Saved data entries

----

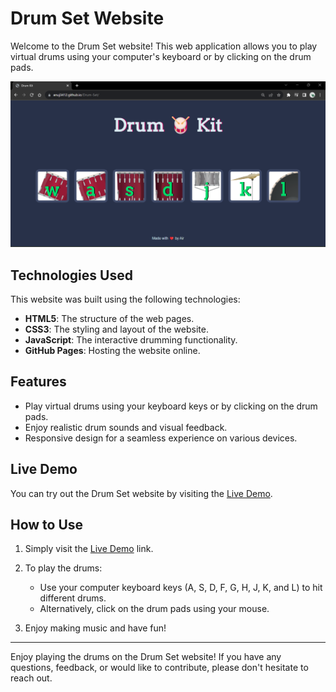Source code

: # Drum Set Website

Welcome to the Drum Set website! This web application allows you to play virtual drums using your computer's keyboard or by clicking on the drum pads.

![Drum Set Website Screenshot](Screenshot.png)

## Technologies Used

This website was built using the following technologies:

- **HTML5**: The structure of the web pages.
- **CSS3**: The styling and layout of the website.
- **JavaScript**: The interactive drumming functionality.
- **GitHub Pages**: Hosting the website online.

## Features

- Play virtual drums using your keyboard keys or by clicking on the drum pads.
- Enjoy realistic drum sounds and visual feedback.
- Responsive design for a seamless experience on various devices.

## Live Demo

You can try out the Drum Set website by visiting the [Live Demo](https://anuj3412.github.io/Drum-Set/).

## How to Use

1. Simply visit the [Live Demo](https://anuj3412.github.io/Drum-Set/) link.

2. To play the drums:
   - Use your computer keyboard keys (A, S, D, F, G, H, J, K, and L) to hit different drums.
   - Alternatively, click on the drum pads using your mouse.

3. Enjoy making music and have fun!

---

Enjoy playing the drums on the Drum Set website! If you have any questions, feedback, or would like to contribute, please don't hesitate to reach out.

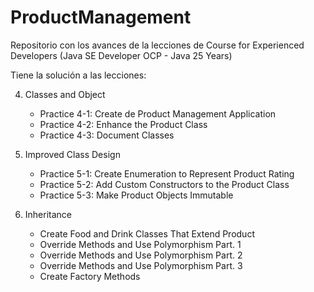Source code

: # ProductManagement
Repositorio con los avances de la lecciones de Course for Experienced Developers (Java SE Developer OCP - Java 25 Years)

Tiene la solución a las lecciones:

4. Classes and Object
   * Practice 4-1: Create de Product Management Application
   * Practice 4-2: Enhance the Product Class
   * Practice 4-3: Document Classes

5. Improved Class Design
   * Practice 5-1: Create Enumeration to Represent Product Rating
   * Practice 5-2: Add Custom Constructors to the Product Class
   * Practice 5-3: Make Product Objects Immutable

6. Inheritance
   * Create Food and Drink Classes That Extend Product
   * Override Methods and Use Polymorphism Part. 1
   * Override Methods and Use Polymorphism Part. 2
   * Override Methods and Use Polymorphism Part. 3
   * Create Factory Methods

----

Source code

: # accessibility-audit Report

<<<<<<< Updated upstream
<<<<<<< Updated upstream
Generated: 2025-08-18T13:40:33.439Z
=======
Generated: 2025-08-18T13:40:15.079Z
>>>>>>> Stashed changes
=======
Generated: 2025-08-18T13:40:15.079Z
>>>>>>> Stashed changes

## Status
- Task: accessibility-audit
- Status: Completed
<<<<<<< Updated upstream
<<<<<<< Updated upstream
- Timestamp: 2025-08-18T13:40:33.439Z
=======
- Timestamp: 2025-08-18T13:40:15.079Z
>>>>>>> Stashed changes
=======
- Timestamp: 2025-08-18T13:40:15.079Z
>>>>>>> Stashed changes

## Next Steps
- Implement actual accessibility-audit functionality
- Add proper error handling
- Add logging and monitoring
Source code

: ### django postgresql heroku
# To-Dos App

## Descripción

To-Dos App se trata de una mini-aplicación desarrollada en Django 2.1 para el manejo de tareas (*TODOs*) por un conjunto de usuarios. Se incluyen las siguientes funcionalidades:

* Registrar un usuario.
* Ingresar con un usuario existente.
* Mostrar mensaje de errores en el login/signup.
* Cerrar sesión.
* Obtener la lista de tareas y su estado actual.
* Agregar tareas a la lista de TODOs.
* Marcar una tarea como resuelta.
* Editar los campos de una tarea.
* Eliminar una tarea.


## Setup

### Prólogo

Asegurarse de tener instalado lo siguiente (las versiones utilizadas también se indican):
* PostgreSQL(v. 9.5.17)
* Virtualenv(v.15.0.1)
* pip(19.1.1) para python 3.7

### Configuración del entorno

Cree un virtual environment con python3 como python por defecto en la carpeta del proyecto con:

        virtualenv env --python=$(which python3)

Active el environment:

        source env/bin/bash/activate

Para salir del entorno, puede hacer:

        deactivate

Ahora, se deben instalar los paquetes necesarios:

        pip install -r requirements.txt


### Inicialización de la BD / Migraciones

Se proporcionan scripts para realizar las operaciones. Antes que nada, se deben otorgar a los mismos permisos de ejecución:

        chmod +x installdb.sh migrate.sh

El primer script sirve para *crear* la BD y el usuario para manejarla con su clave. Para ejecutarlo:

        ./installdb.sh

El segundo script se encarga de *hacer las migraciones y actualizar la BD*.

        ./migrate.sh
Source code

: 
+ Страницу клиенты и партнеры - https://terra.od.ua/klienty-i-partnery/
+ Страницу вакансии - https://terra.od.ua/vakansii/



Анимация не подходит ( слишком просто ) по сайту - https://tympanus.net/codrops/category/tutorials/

----

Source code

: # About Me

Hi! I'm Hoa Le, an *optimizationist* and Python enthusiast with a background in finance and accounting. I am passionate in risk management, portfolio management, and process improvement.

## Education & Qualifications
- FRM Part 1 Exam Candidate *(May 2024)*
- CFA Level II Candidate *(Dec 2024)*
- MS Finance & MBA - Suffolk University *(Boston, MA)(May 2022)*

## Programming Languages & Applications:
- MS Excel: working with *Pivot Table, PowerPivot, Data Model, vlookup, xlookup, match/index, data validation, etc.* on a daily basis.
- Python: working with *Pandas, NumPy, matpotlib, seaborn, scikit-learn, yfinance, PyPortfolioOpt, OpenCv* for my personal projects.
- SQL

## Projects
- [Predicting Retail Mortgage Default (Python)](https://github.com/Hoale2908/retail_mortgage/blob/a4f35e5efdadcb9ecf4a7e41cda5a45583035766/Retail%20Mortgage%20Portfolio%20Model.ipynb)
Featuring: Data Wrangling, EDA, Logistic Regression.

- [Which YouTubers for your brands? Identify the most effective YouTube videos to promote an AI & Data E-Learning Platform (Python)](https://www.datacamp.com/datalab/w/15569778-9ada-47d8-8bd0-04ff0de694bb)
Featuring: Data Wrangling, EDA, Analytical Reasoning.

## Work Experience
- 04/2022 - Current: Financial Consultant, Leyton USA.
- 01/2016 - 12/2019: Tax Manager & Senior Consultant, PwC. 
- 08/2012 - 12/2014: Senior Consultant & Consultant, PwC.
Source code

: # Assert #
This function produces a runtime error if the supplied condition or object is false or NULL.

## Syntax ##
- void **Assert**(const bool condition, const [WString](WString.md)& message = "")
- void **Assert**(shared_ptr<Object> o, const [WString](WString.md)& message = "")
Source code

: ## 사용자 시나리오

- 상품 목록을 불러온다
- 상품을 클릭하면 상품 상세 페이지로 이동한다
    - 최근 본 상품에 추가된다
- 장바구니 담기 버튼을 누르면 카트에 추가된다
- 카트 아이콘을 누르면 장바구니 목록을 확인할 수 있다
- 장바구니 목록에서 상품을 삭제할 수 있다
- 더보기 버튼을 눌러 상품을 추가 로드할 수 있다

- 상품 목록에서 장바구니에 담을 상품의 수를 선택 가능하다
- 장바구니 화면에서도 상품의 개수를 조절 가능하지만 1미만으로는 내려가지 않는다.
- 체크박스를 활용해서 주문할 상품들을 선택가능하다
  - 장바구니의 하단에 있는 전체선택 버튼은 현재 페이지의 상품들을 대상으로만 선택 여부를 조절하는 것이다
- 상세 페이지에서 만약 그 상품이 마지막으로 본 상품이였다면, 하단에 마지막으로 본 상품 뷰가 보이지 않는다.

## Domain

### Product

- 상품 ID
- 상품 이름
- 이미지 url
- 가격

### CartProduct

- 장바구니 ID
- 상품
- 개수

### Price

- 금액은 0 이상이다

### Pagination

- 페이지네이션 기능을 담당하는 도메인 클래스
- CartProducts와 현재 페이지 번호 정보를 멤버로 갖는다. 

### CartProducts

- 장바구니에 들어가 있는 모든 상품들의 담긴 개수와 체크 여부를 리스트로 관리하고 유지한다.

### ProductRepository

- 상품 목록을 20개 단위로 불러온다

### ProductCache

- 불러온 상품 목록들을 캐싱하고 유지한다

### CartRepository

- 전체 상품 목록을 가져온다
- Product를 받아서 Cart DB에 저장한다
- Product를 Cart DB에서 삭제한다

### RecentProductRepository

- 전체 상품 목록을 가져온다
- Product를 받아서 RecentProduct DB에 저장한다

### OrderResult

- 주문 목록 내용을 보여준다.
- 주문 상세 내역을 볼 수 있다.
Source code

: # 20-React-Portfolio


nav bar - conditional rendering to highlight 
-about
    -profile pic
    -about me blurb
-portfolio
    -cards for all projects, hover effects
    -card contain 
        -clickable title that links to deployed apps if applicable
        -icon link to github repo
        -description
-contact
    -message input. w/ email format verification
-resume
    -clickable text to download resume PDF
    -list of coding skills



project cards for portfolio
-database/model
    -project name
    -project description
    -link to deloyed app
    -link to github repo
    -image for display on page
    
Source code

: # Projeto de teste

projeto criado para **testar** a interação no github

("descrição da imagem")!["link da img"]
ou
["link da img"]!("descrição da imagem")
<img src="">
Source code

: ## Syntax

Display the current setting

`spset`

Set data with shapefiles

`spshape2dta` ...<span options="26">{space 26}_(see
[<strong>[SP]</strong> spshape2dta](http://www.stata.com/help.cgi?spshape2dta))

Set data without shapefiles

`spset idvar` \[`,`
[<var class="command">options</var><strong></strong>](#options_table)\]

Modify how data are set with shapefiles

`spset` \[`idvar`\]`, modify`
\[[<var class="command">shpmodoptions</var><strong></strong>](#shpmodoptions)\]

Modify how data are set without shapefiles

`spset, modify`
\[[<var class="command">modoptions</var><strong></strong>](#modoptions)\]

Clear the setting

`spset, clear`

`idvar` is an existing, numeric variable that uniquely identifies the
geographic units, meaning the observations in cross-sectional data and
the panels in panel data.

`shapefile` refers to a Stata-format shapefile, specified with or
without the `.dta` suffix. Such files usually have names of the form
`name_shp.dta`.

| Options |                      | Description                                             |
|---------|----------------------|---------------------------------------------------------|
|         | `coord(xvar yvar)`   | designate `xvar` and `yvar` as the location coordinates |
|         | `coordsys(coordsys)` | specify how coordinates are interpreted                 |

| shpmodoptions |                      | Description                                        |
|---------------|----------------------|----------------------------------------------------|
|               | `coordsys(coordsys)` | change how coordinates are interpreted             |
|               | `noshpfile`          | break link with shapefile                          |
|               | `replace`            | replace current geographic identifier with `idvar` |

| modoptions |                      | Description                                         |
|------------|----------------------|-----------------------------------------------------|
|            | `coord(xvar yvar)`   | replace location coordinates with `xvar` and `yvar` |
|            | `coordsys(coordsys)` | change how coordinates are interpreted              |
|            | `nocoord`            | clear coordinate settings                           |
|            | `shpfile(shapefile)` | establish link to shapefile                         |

----

[Task directions]
Would you output, from the records above, exactly the run of lines that starts at the line containing "- CFA Level II Candidate *(Dec 2024)*" and ends at the line containing "- 페이지네이션 기능을 담당하는 도메인 클래스", and only that run?

[Result of this task]
- CFA Level II Candidate *(Dec 2024)*
- MS Finance & MBA - Suffolk University *(Boston, MA)(May 2022)*

## Programming Languages & Applications:
- MS Excel: working with *Pivot Table, PowerPivot, Data Model, vlookup, xlookup, match/index, data validation, etc.* on a daily basis.
- Python: working with *Pandas, NumPy, matpotlib, seaborn, scikit-learn, yfinance, PyPortfolioOpt, OpenCv* for my personal projects.
- SQL

## Projects
- [Predicting Retail Mortgage Default (Python)](https://github.com/Hoale2908/retail_mortgage/blob/a4f35e5efdadcb9ecf4a7e41cda5a45583035766/Retail%20Mortgage%20Portfolio%20Model.ipynb)
Featuring: Data Wrangling, EDA, Logistic Regression.

- [Which YouTubers for your brands? Identify the most effective YouTube videos to promote an AI & Data E-Learning Platform (Python)](https://www.datacamp.com/datalab/w/15569778-9ada-47d8-8bd0-04ff0de694bb)
Featuring: Data Wrangling, EDA, Analytical Reasoning.

## Work Experience
- 04/2022 - Current: Financial Consultant, Leyton USA.
- 01/2016 - 12/2019: Tax Manager & Senior Consultant, PwC. 
- 08/2012 - 12/2014: Senior Consultant & Consultant, PwC.
Source code

: # Assert #
This function produces a runtime error if the supplied condition or object is false or NULL.

## Syntax ##
- void **Assert**(const bool condition, const [WString](WString.md)& message = "")
- void **Assert**(shared_ptr<Object> o, const [WString](WString.md)& message = "")
Source code

: ## 사용자 시나리오

- 상품 목록을 불러온다
- 상품을 클릭하면 상품 상세 페이지로 이동한다
    - 최근 본 상품에 추가된다
- 장바구니 담기 버튼을 누르면 카트에 추가된다
- 카트 아이콘을 누르면 장바구니 목록을 확인할 수 있다
- 장바구니 목록에서 상품을 삭제할 수 있다
- 더보기 버튼을 눌러 상품을 추가 로드할 수 있다

- 상품 목록에서 장바구니에 담을 상품의 수를 선택 가능하다
- 장바구니 화면에서도 상품의 개수를 조절 가능하지만 1미만으로는 내려가지 않는다.
- 체크박스를 활용해서 주문할 상품들을 선택가능하다
  - 장바구니의 하단에 있는 전체선택 버튼은 현재 페이지의 상품들을 대상으로만 선택 여부를 조절하는 것이다
- 상세 페이지에서 만약 그 상품이 마지막으로 본 상품이였다면, 하단에 마지막으로 본 상품 뷰가 보이지 않는다.

## Domain

### Product

- 상품 ID
- 상품 이름
- 이미지 url
- 가격

### CartProduct

- 장바구니 ID
- 상품
- 개수

### Price

- 금액은 0 이상이다

### Pagination

- 페이지네이션 기능을 담당하는 도메인 클래스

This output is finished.